|Title||Automated Information Extraction From Textual Data: Application In Transit Disruption Management|
|Publication Type||Conference Paper|
|Year of Publication||2020|
|Authors||Peyman Noursalehi, Haris Koutsopoulos, Jinhua Zhao|
|Conference Name||Transportation Research Board 99th Annual Meeting|
|Conference Location||Washington, D.C.|
Despite rapid advances in automated text processing, many related tasks in transit and other transportation agencies are still performed manually. For example, incident management reports are often manually processed and subsequently stored in a standardized format for later use. The information contained in such reports can be valuable for many reasons: identification of issues with response actions, underlying causes of each incident, impacts on the system, etc.
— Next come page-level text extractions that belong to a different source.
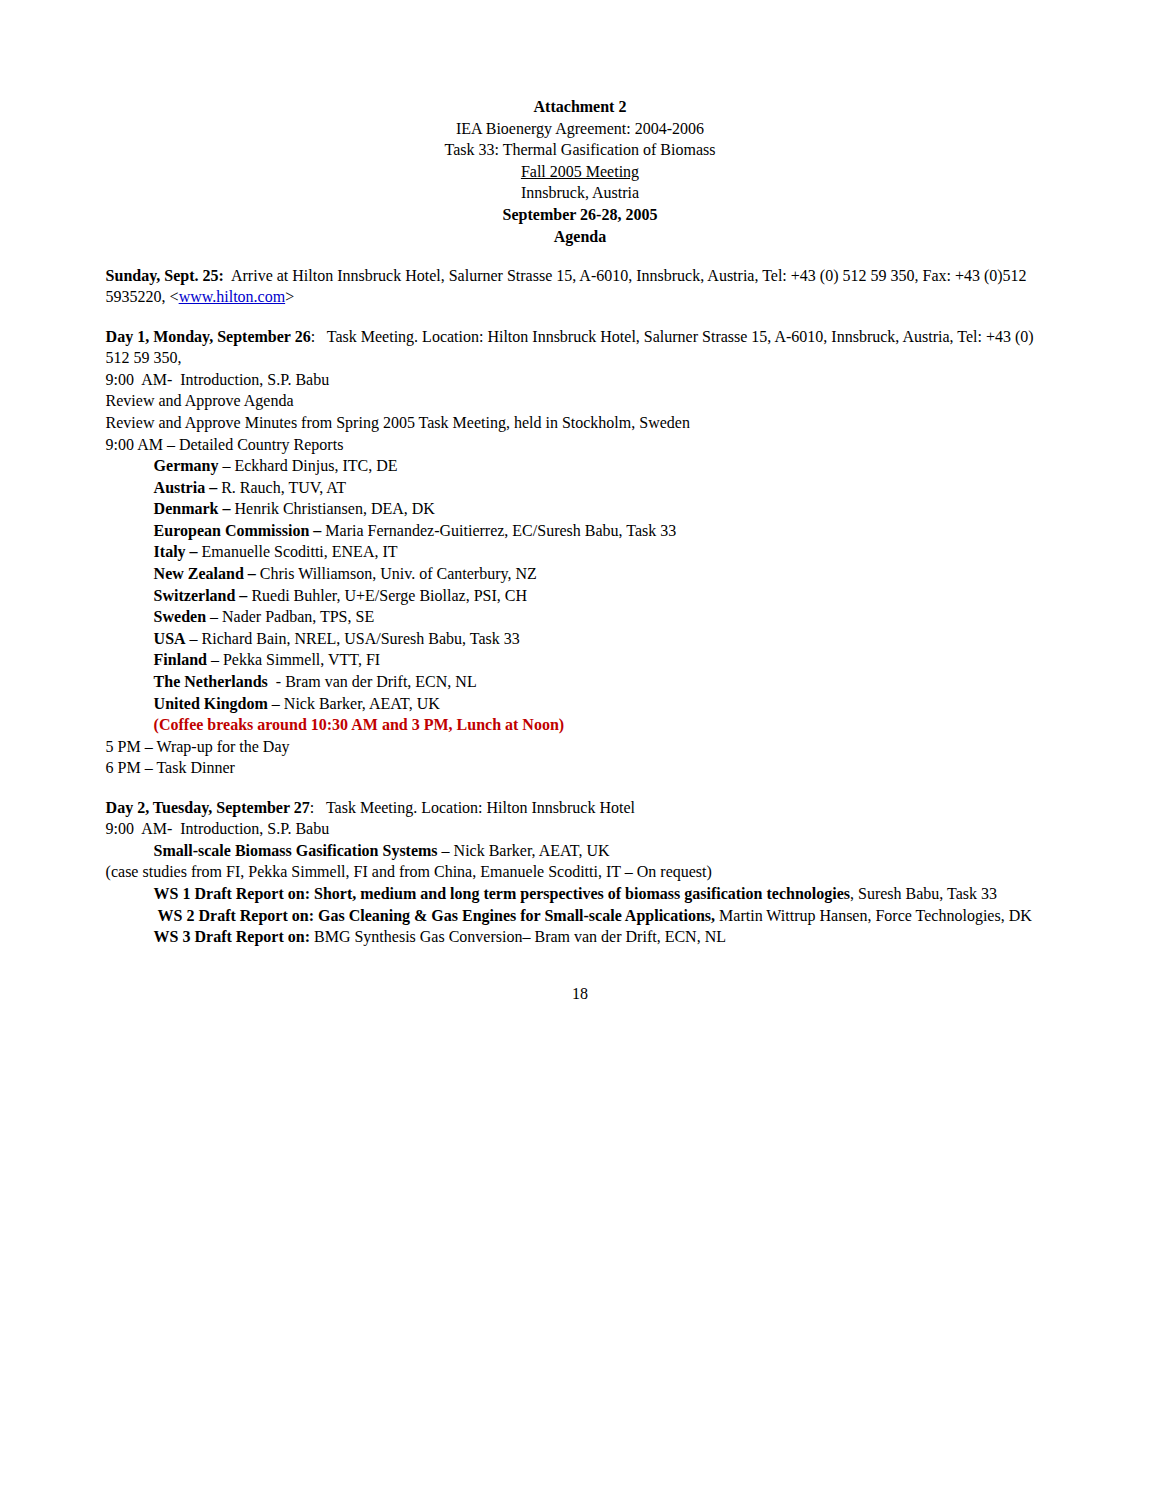Attachment 2
IEA Bioenergy Agreement: 2004-2006
Task 33: Thermal Gasification of Biomass
Fall 2005 Meeting
Innsbruck, Austria
September 26-28, 2005
Agenda
Sunday, Sept. 25: Arrive at Hilton Innsbruck Hotel, Salurner Strasse 15, A-6010, Innsbruck, Austria, Tel: +43 (0) 512 59 350, Fax: +43 (0)512 5935220, <www.hilton.com>
Day 1, Monday, September 26: Task Meeting. Location: Hilton Innsbruck Hotel, Salurner Strasse 15, A-6010, Innsbruck, Austria, Tel: +43 (0) 512 59 350,
9:00 AM- Introduction, S.P. Babu
Review and Approve Agenda
Review and Approve Minutes from Spring 2005 Task Meeting, held in Stockholm, Sweden
9:00 AM – Detailed Country Reports
Germany – Eckhard Dinjus, ITC, DE
Austria – R. Rauch, TUV, AT
Denmark – Henrik Christiansen, DEA, DK
European Commission – Maria Fernandez-Guitierrez, EC/Suresh Babu, Task 33
Italy – Emanuelle Scoditti, ENEA, IT
New Zealand – Chris Williamson, Univ. of Canterbury, NZ
Switzerland – Ruedi Buhler, U+E/Serge Biollaz, PSI, CH
Sweden – Nader Padban, TPS, SE
USA – Richard Bain, NREL, USA/Suresh Babu, Task 33
Finland – Pekka Simmell, VTT, FI
The Netherlands - Bram van der Drift, ECN, NL
United Kingdom – Nick Barker, AEAT, UK
(Coffee breaks around 10:30 AM and 3 PM, Lunch at Noon)
5 PM – Wrap-up for the Day
6 PM – Task Dinner
Day 2, Tuesday, September 27: Task Meeting. Location: Hilton Innsbruck Hotel
9:00 AM- Introduction, S.P. Babu
Small-scale Biomass Gasification Systems – Nick Barker, AEAT, UK
(case studies from FI, Pekka Simmell, FI and from China, Emanuele Scoditti, IT – On request)
WS 1 Draft Report on: Short, medium and long term perspectives of biomass gasification technologies, Suresh Babu, Task 33
WS 2 Draft Report on: Gas Cleaning & Gas Engines for Small-scale Applications, Martin Wittrup Hansen, Force Technologies, DK
WS 3 Draft Report on: BMG Synthesis Gas Conversion– Bram van der Drift, ECN, NL
18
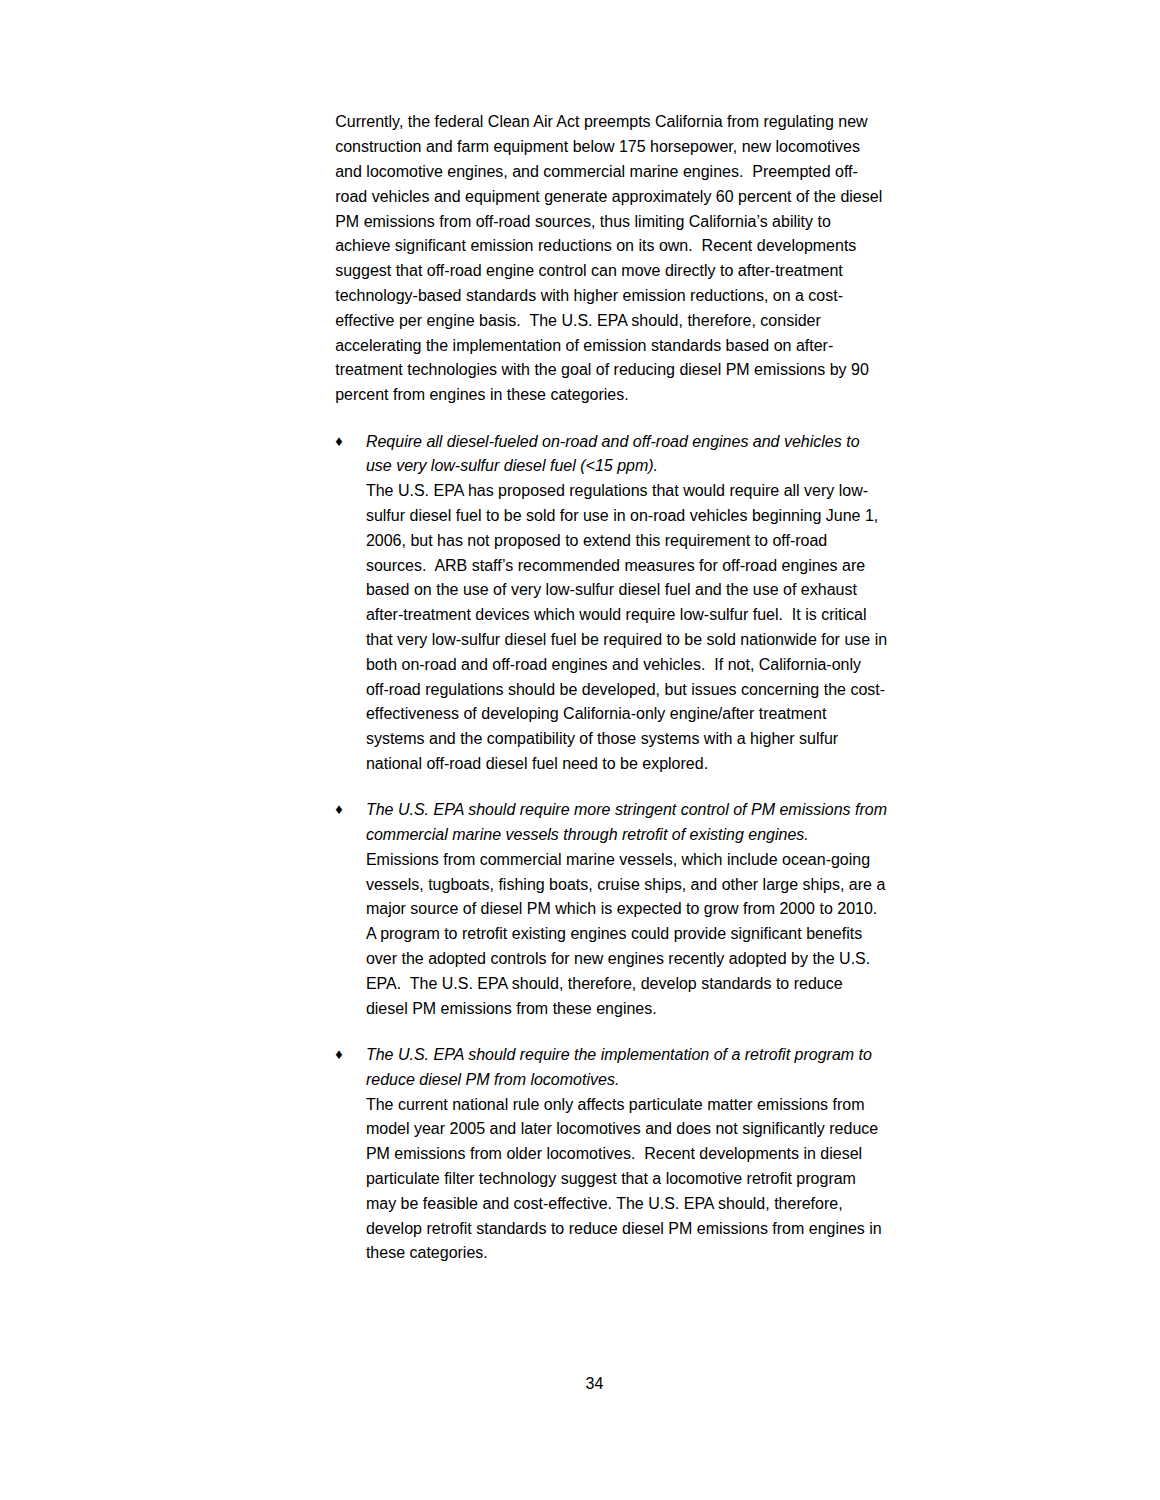Currently, the federal Clean Air Act preempts California from regulating new construction and farm equipment below 175 horsepower, new locomotives and locomotive engines, and commercial marine engines. Preempted off-road vehicles and equipment generate approximately 60 percent of the diesel PM emissions from off-road sources, thus limiting California’s ability to achieve significant emission reductions on its own. Recent developments suggest that off-road engine control can move directly to after-treatment technology-based standards with higher emission reductions, on a cost-effective per engine basis. The U.S. EPA should, therefore, consider accelerating the implementation of emission standards based on after-treatment technologies with the goal of reducing diesel PM emissions by 90 percent from engines in these categories.
♦
Require all diesel-fueled on-road and off-road engines and vehicles to use very low-sulfur diesel fuel (<15 ppm). The U.S. EPA has proposed regulations that would require all very low-sulfur diesel fuel to be sold for use in on-road vehicles beginning June 1, 2006, but has not proposed to extend this requirement to off-road sources. ARB staff’s recommended measures for off-road engines are based on the use of very low-sulfur diesel fuel and the use of exhaust after-treatment devices which would require low-sulfur fuel. It is critical that very low-sulfur diesel fuel be required to be sold nationwide for use in both on-road and off-road engines and vehicles. If not, California-only off-road regulations should be developed, but issues concerning the cost-effectiveness of developing California-only engine/after treatment systems and the compatibility of those systems with a higher sulfur national off-road diesel fuel need to be explored.
♦
The U.S. EPA should require more stringent control of PM emissions from commercial marine vessels through retrofit of existing engines. Emissions from commercial marine vessels, which include ocean-going vessels, tugboats, fishing boats, cruise ships, and other large ships, are a major source of diesel PM which is expected to grow from 2000 to 2010. A program to retrofit existing engines could provide significant benefits over the adopted controls for new engines recently adopted by the U.S. EPA. The U.S. EPA should, therefore, develop standards to reduce diesel PM emissions from these engines.
♦
The U.S. EPA should require the implementation of a retrofit program to reduce diesel PM from locomotives. The current national rule only affects particulate matter emissions from model year 2005 and later locomotives and does not significantly reduce PM emissions from older locomotives. Recent developments in diesel particulate filter technology suggest that a locomotive retrofit program may be feasible and cost-effective. The U.S. EPA should, therefore, develop retrofit standards to reduce diesel PM emissions from engines in these categories.
34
In this paper, we develop a comprehensive, pragmatic automated framework for analyzing rail incident reports to support a wide range of applications and functions, depending on the constraints of the available data. The objectives are twofold: a) extract information that is required in the standard report forms (automation), and b) extract other useful content and insights from the unstructured text in the original report that would have otherwise been lost/ignored (knowledge discovery). The approach is demonstrated through a case study involving analysis of 23,728 records of general incidents in the London Underground (LU). The results show that it is possible to automatically extract delays, impacts on trains, mitigating strategies, underlying incident causes, and insights related to the potential actions and causes, as well as accurate classification of incidents into predefined categories.